On whether the two-letter notification process satisfies the due process principles of Jones, the District Court concluded that the policy of sending revocation letters both by certified and regular mail meets the dictates of due process. Specifically, it ruled that such a policy "has the same practical effect as resending the letter by regular mail in the event the certified letter is returned," which, it noted, the U.S. Supreme Court determined would meet the demands of due process in Jones. App. 29; see Jones, 547 U.S. at 234 (stating that, where a certified letter was returned as being unclaimed, one additional, reasonable step to attempt to notify the intended recipient would be to "resend the notice by regular mail").
On appeal, Murphy attempts to create a genuine dispute of material fact on whether the GPU has a policy of sending two revocation-notice letters. But she fails to demonstrate any genuine dispute because none of the evidence she relies on contradicts Healy and King's testimony supporting that the GPU has had a policy of sending two letters-one by certified mail and one by regular mail-since before Murphy's revocation. Instead, her briefing takes various statements out of context to suggest that only one letter was sent. As before the District Court, Murphy has pointed to no evidence genuinely disputing that the GPU implemented a two-letter policy before her revocation.
Murphy also appears to argue on appeal that, even if the GPU has implemented a two-letter policy, it nonetheless fails to comply with the due process principles in Jones. But Murphy has forfeited this issue because she failed to raise it before the District Court in her summary judgment briefing, which was similarly premised on the contention that the GPU sends only a single revocation-notice letter. Overlooking that the argument was not previously raised, the District Court nonetheless concluded that, for the reasons stated in its opinion granting summary judgment in favor of King, Murphy's "interpretation of Jones is incorrect" and the GPU's two-letter process is sufficient under that holding. Supp. App. 134-35.

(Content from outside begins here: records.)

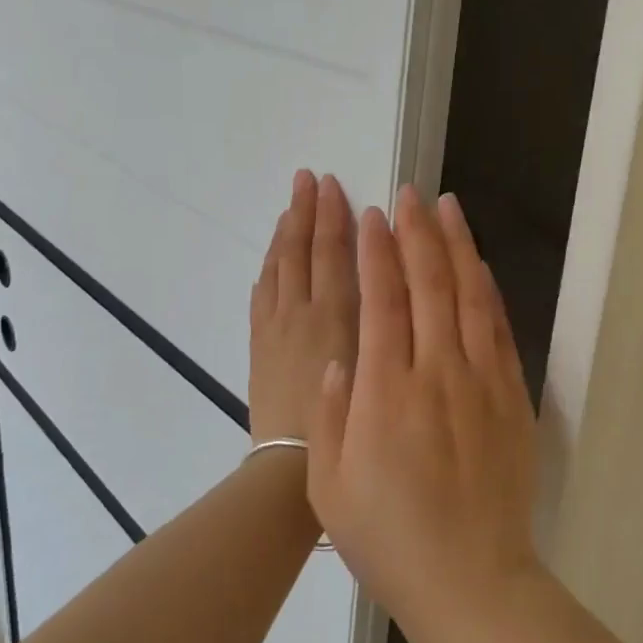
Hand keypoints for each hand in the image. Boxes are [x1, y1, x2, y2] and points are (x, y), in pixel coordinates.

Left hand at [248, 171, 358, 446]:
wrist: (288, 464)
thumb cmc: (345, 422)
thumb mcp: (375, 367)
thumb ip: (379, 319)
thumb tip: (384, 277)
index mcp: (334, 314)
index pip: (332, 252)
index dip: (332, 217)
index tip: (333, 186)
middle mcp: (301, 311)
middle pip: (301, 250)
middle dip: (306, 211)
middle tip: (308, 178)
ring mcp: (274, 326)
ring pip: (278, 267)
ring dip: (285, 233)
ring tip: (292, 204)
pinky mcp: (258, 345)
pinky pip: (261, 294)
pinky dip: (269, 269)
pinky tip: (273, 258)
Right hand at [307, 186, 539, 642]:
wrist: (471, 581)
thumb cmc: (389, 539)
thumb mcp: (330, 487)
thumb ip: (328, 416)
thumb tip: (338, 357)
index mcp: (385, 392)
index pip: (382, 302)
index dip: (377, 253)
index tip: (372, 217)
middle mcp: (436, 373)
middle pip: (428, 284)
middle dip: (416, 233)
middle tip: (409, 193)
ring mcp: (481, 382)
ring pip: (469, 296)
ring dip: (457, 246)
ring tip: (448, 207)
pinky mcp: (512, 397)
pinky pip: (500, 329)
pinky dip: (488, 290)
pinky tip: (480, 265)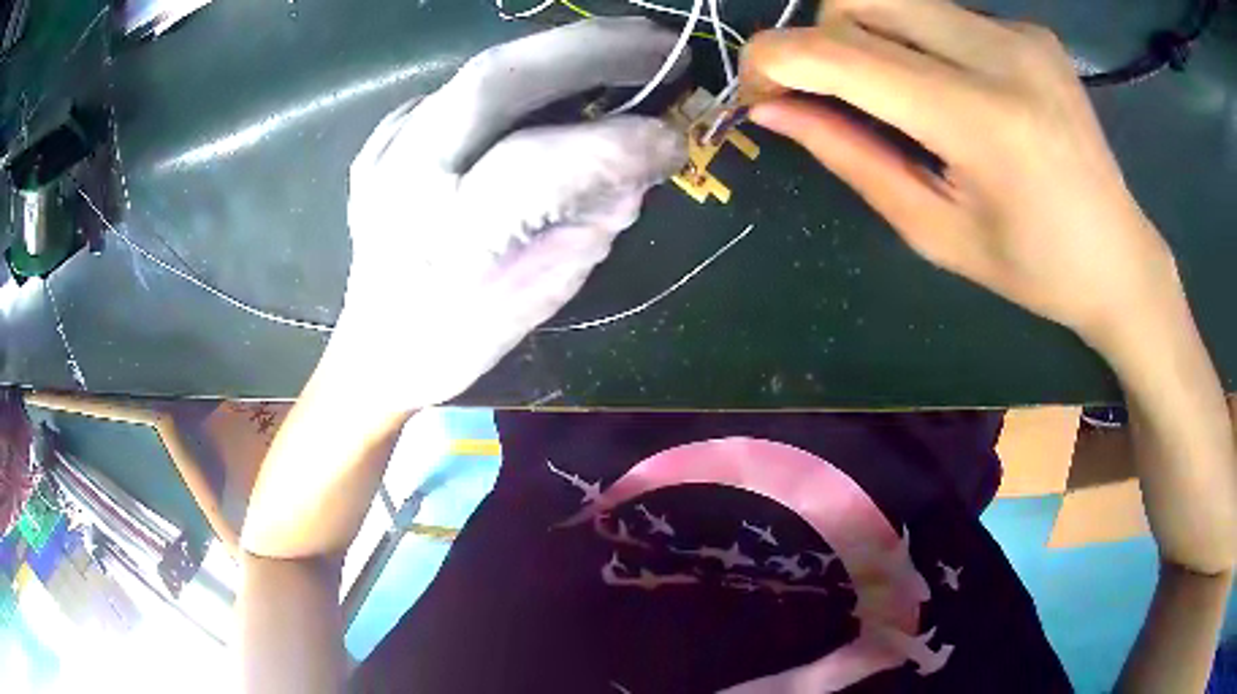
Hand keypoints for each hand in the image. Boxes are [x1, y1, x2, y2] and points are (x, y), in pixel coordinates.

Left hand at [340, 18, 687, 409]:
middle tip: (662, 44)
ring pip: (484, 69)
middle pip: (496, 77)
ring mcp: (387, 145)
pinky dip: (525, 77)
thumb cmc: (460, 336)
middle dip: (591, 47)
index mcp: (443, 237)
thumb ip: (595, 218)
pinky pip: (467, 87)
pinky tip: (559, 85)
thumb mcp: (543, 292)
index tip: (676, 136)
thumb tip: (643, 157)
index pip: (536, 165)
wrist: (378, 342)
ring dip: (565, 51)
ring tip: (628, 46)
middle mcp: (404, 175)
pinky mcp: (386, 132)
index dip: (617, 142)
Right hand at [741, 0, 1179, 350]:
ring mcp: (1020, 33)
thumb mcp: (936, 232)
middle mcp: (1001, 54)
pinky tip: (953, 90)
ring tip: (898, 98)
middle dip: (821, 39)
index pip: (841, 52)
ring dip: (869, 37)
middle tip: (831, 94)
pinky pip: (943, 14)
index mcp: (981, 122)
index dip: (774, 60)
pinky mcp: (1031, 29)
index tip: (758, 93)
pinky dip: (919, 42)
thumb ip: (852, 158)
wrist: (1120, 257)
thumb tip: (774, 110)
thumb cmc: (1033, 269)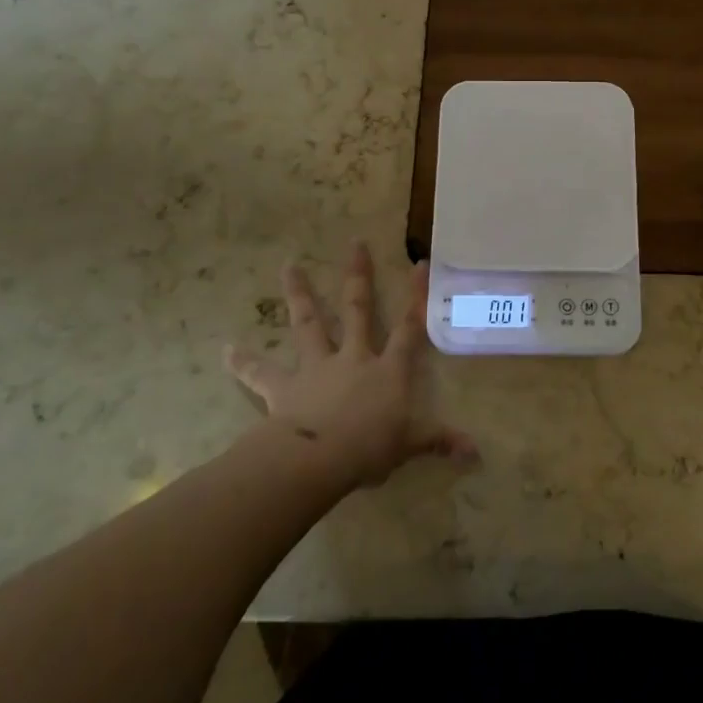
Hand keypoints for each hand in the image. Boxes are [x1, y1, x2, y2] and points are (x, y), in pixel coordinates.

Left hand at [228, 242, 477, 486]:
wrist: (318, 458)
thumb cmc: (370, 448)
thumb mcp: (411, 445)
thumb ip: (439, 442)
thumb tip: (476, 454)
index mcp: (387, 370)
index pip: (409, 328)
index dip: (416, 296)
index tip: (418, 263)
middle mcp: (353, 357)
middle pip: (357, 309)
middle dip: (358, 276)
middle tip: (354, 243)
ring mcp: (317, 368)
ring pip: (308, 324)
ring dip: (298, 295)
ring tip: (288, 265)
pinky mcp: (284, 387)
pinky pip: (261, 373)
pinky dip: (243, 363)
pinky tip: (226, 350)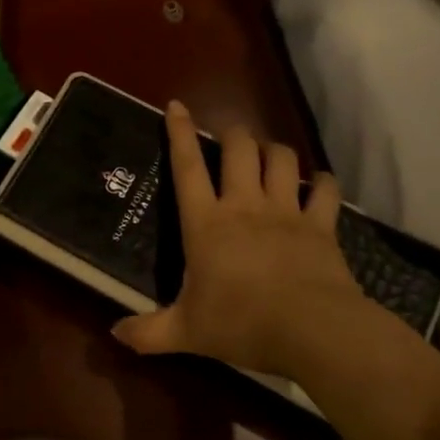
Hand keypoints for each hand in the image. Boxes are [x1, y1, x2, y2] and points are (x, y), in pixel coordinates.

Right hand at [112, 100, 368, 374]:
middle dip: (233, 133)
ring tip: (268, 153)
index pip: (187, 167)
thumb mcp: (186, 333)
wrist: (314, 330)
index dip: (180, 133)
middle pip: (239, 149)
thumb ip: (148, 332)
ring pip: (281, 160)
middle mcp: (244, 206)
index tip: (176, 105)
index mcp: (206, 223)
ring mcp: (287, 212)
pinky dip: (322, 182)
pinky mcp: (322, 226)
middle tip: (228, 136)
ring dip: (273, 150)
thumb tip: (114, 334)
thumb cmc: (241, 324)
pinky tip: (319, 182)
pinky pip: (325, 191)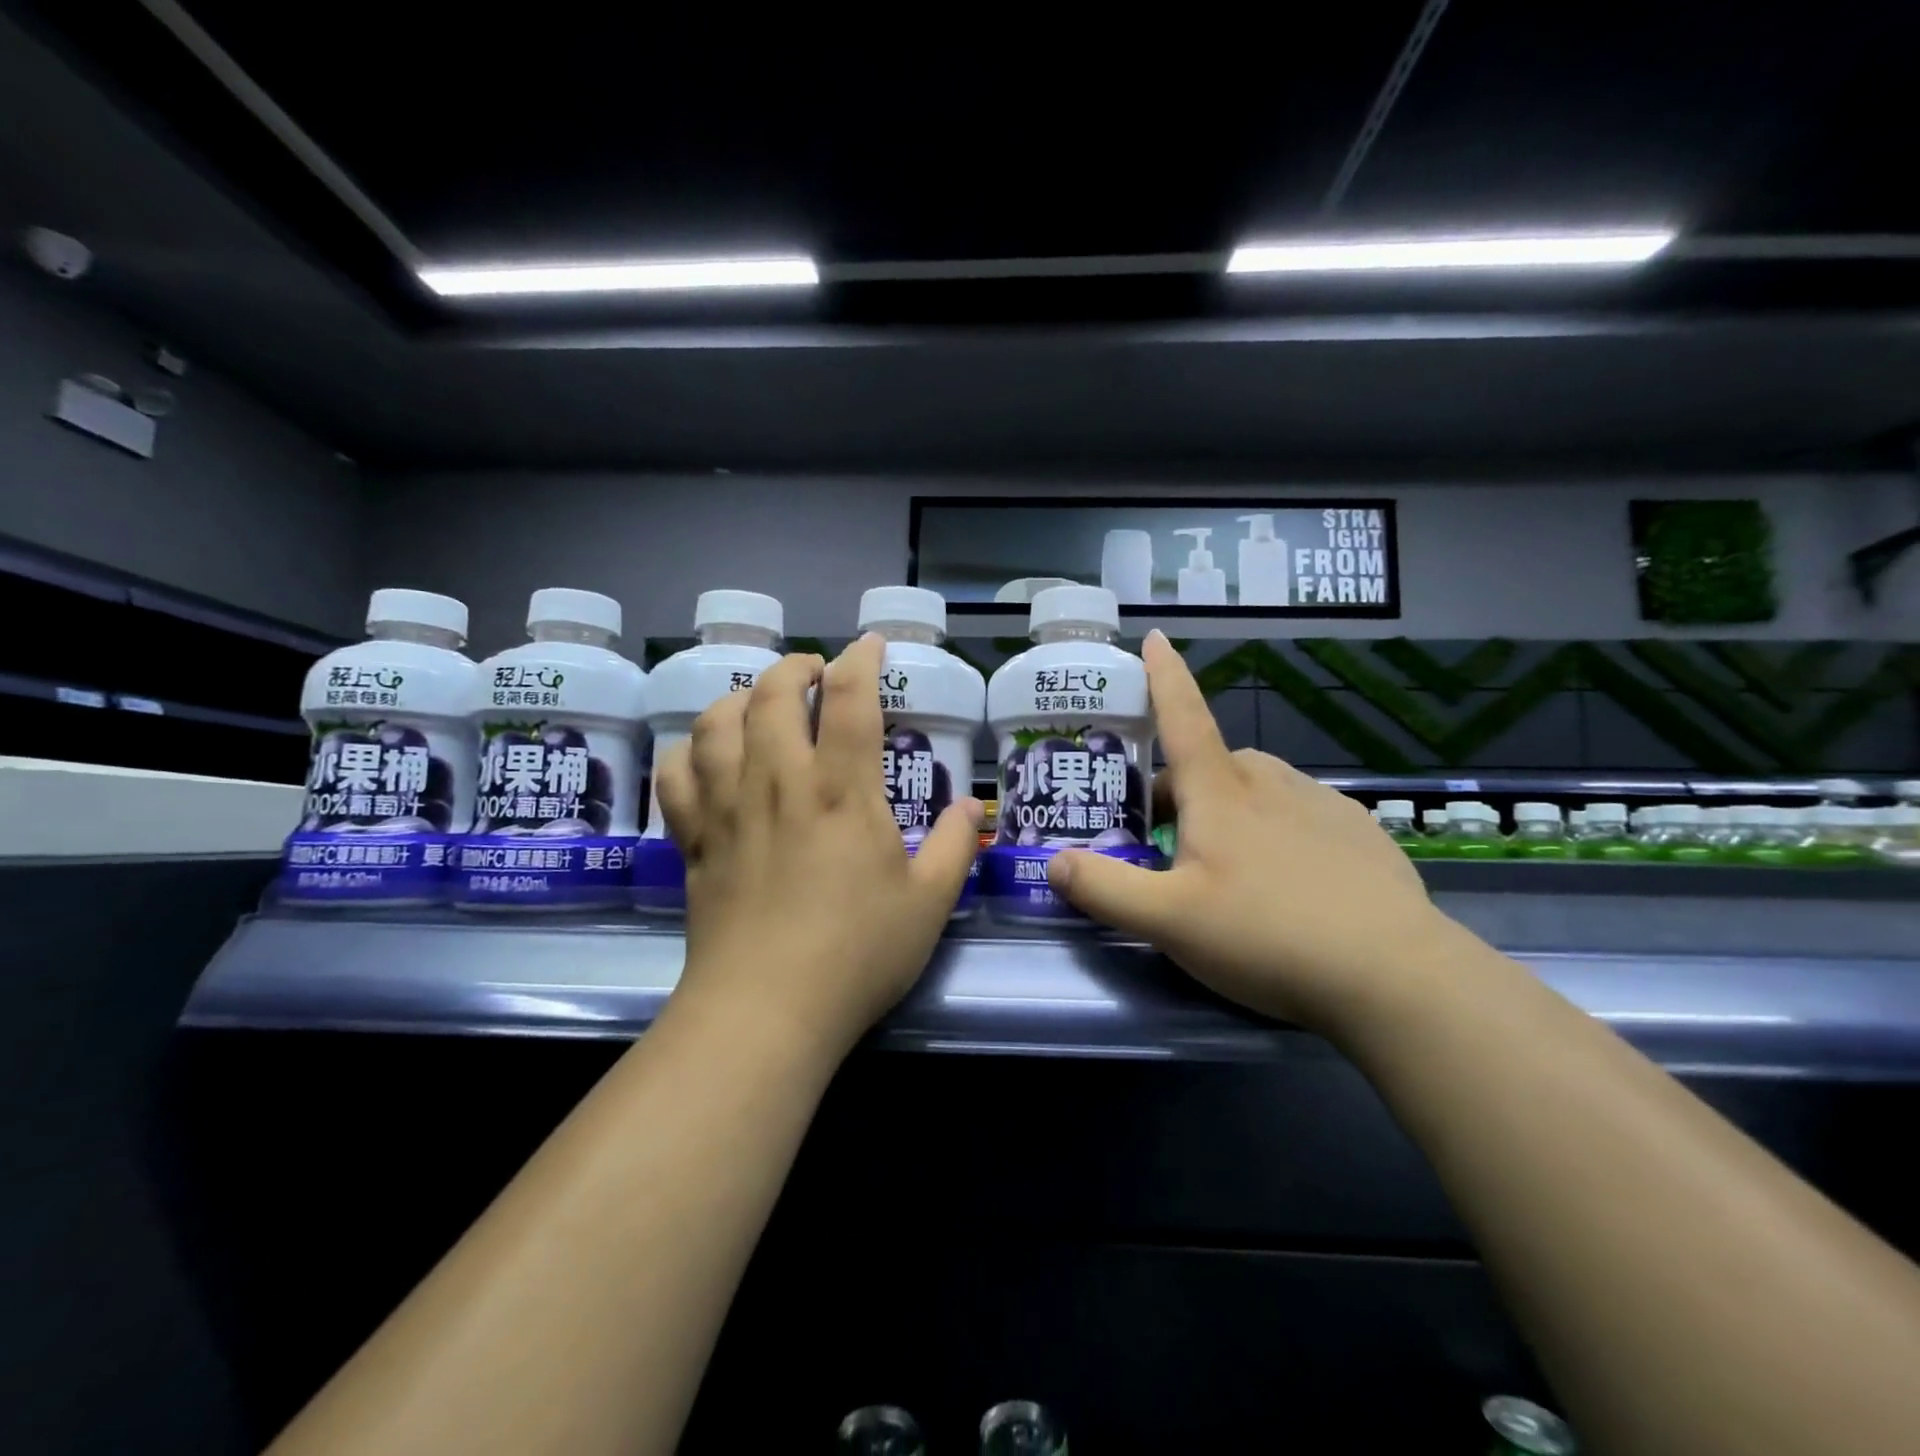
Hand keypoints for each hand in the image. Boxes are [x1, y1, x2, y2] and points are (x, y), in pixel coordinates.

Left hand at [654, 635, 984, 1054]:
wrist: (767, 1011)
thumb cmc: (857, 954)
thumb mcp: (930, 903)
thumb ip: (955, 846)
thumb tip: (969, 808)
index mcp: (842, 791)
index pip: (850, 699)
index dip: (861, 660)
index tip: (870, 646)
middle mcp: (779, 782)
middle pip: (774, 694)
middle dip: (795, 668)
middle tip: (814, 673)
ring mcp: (729, 807)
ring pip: (718, 721)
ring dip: (741, 697)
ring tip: (760, 704)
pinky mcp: (695, 839)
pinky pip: (676, 773)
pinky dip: (688, 750)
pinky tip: (706, 755)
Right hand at [1046, 631, 1446, 1032]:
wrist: (1394, 974)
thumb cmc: (1267, 935)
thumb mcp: (1169, 922)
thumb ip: (1106, 890)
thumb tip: (1054, 862)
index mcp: (1221, 793)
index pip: (1182, 717)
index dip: (1163, 677)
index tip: (1155, 637)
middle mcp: (1270, 783)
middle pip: (1213, 763)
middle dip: (1182, 788)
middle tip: (1167, 843)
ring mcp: (1321, 804)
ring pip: (1259, 787)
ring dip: (1230, 806)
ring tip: (1227, 864)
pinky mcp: (1359, 832)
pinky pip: (1301, 812)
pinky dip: (1278, 828)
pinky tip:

While Murphy did raise this argument in her motion for reconsideration, the District Court noted that she had failed to do so in her summary judgment motion (despite being able to do so at that time), for which reason the argument was improperly raised on a motion for reconsideration.
Even if Murphy had not forfeited the issue, she fails to make any persuasive legal argument as to why the GPU's policy of sending two notification letters, one by certified mail and one by regular mail, does not satisfy the due process principles of Jones to the extent they are applicable here. In fact, her briefing does not include any specific, developed argument on why the District Court's conclusion that the due process principles of Jones are satisfied was legally incorrect. Especially in the absence of such argument, we find the District Court's reasoning persuasive.
Indeed, large portions of Murphy's opening-and only-brief appear to have been simply copied from her summary judgment briefing in the District Court, which may explain why it fails to grapple squarely with the issues presented on appeal. See Conboy v. U.S. Small Bus. Admin., 992 F.3d 153, 157 (3d Cir. 2021) (stating that copying and pasting summary judgment briefing into an appellate brief with minor changes does not constitute "proper appellate advocacy").
For these reasons, the Court properly granted summary judgment for King and denied Murphy's motion for reconsideration. We affirm.
[*] This disposition is not an opinion of the full Court and pursuant to I.O.P. 5.7 does not constitute binding precedent.